Proprio il Kurdistan iracheno, entità governativa minacciata dalle milizie di Al Baghdadi, starebbe contribuendo a foraggiare lo stesso ISIS (di Giovanni Andriolo) L’amministrazione Obama dichiara di aver danneggiato, con i bombardamenti degli ultimi mesi, il commercio di petrolio e gas che avrebbe reso lo Stato Islamico dell’Iraq e del Levante (ISIS) l’organizzazione terroristica più ricca al mondo. Secondo il Wall Street Journal, infatti, gli Stati Uniti starebbero combinando il bombardamento delle infrastrutture energetiche controllate da ISIS in Siria e Iraq con un tracciamento delle vie di contrabbando di petrolio e gas verso la Turchia e il Kurdistan.

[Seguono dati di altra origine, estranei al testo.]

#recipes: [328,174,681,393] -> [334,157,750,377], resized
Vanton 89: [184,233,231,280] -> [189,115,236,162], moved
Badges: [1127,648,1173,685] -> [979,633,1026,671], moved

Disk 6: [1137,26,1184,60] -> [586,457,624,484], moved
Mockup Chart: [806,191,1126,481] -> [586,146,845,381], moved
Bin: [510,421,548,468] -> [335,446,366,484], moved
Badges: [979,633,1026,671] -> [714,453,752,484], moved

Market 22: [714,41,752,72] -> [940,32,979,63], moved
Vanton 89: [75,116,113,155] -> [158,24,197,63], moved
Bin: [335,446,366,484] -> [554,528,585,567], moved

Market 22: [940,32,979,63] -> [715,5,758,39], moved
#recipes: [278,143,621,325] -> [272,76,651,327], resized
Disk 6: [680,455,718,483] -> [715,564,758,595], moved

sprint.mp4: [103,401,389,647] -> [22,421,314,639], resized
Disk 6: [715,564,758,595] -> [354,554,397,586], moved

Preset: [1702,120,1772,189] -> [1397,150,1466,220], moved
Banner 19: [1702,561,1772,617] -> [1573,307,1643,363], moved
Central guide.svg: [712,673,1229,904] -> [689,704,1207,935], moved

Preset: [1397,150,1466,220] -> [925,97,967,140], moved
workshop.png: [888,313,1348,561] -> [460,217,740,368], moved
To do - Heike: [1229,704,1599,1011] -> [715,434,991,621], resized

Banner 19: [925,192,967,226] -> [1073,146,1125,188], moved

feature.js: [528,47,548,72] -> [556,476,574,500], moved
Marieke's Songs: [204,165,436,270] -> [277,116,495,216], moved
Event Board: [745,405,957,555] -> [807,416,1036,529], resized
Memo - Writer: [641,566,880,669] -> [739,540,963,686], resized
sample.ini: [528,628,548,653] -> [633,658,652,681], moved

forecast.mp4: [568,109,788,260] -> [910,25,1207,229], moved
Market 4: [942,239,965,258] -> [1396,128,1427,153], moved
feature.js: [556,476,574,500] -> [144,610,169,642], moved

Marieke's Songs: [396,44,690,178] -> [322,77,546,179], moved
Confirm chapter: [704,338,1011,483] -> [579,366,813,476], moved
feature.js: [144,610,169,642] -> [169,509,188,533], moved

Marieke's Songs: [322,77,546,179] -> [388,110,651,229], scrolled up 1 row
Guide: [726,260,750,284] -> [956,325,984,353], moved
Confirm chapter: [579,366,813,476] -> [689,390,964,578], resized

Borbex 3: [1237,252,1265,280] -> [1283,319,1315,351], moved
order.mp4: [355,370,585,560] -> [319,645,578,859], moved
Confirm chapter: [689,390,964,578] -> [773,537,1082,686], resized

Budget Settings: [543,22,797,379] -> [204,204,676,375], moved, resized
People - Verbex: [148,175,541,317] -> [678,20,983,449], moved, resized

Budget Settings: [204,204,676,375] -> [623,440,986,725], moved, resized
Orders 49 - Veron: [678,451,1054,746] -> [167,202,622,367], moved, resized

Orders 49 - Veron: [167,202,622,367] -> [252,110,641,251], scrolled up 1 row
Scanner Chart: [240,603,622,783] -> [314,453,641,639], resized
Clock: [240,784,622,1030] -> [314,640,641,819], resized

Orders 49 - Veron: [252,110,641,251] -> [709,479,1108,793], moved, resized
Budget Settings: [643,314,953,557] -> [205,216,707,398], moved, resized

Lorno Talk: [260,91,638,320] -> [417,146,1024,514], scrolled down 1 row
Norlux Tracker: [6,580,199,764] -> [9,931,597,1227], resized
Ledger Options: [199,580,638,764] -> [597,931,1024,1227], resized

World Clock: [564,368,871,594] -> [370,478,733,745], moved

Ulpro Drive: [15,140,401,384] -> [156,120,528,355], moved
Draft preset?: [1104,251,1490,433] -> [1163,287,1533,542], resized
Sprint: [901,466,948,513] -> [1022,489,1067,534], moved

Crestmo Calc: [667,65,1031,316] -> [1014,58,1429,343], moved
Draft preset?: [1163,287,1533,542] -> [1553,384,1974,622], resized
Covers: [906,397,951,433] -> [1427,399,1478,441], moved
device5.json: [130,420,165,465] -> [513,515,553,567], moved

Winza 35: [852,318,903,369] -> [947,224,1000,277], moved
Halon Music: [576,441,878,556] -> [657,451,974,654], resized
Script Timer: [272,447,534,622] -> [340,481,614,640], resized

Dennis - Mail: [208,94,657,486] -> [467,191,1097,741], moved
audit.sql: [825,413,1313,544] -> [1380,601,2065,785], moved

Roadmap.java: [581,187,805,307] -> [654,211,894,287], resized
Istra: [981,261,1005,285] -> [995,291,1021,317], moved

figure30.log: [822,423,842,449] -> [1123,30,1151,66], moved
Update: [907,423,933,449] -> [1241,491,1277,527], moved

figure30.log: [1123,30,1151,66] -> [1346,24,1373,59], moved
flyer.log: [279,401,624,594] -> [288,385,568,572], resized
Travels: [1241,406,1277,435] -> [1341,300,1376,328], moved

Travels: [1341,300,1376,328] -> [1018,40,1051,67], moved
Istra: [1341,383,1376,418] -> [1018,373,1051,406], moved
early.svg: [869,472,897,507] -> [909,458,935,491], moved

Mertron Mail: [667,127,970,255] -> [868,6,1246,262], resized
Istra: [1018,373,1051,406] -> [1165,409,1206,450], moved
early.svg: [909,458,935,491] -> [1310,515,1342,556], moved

Sorge spontaneo un collegamento: proprio il Kurdistan iracheno, entità governativa minacciata dalle milizie di Al Baghdadi, tanto da fornire a Stati Uniti e diversi paesi europei ed extraeuropei una motivazione sufficiente per intervenire militarmente nella regione, starebbe contribuendo a foraggiare lo stesso ISIS?
In ottobre, il dipartimento del tesoro statunitense stimava che lo Stato Islamico stesse guadagnando da uno a due milioni di dollari al giorno grazie al contrabbando di petrolio. Secondo il WSJ, che cita fonti governative statunitensi, questa cifra sarebbe attualmente scesa.
Tuttavia, la struttura economica dell’ISIS non si ferma al settore energetico: altre attività, come rapimenti, estorsioni, la vendita di reperti archeologici iracheni e siriani, sarebbero i settori più redditizi. Così come, prosegue il WSJ, le donazioni da paesi del Golfo persico, come Qatar e Kuwait.
Le operazioni militari statunitensi avrebbero preso di mira l’infrastruttura petrolifera controllata dall’ISIS, incluse raffineria e strutture di distribuzione , nell’est della Siria e nell’ovest dell’Iraq. In Siria, l’ISIS controllerebbe circa 8 giacimenti di petrolio.
L’Amministrazione Obama avrebbe inoltre accresciuto la cooperazione con la Turchia e il governo semiautonomo del Kurdistan per contrastare il contrabbando di risorse lungo i territori di questi due paesi attraverso una migliore gestione del controllo dei confini.
Tuttavia, dichiara Amos Hochstein, l’inviato speciale statunitense e coordinatore per gli affari energetici internazionali, c’è ancora molto lavoro da fare. La situazione sul campo sembra dargli ragione.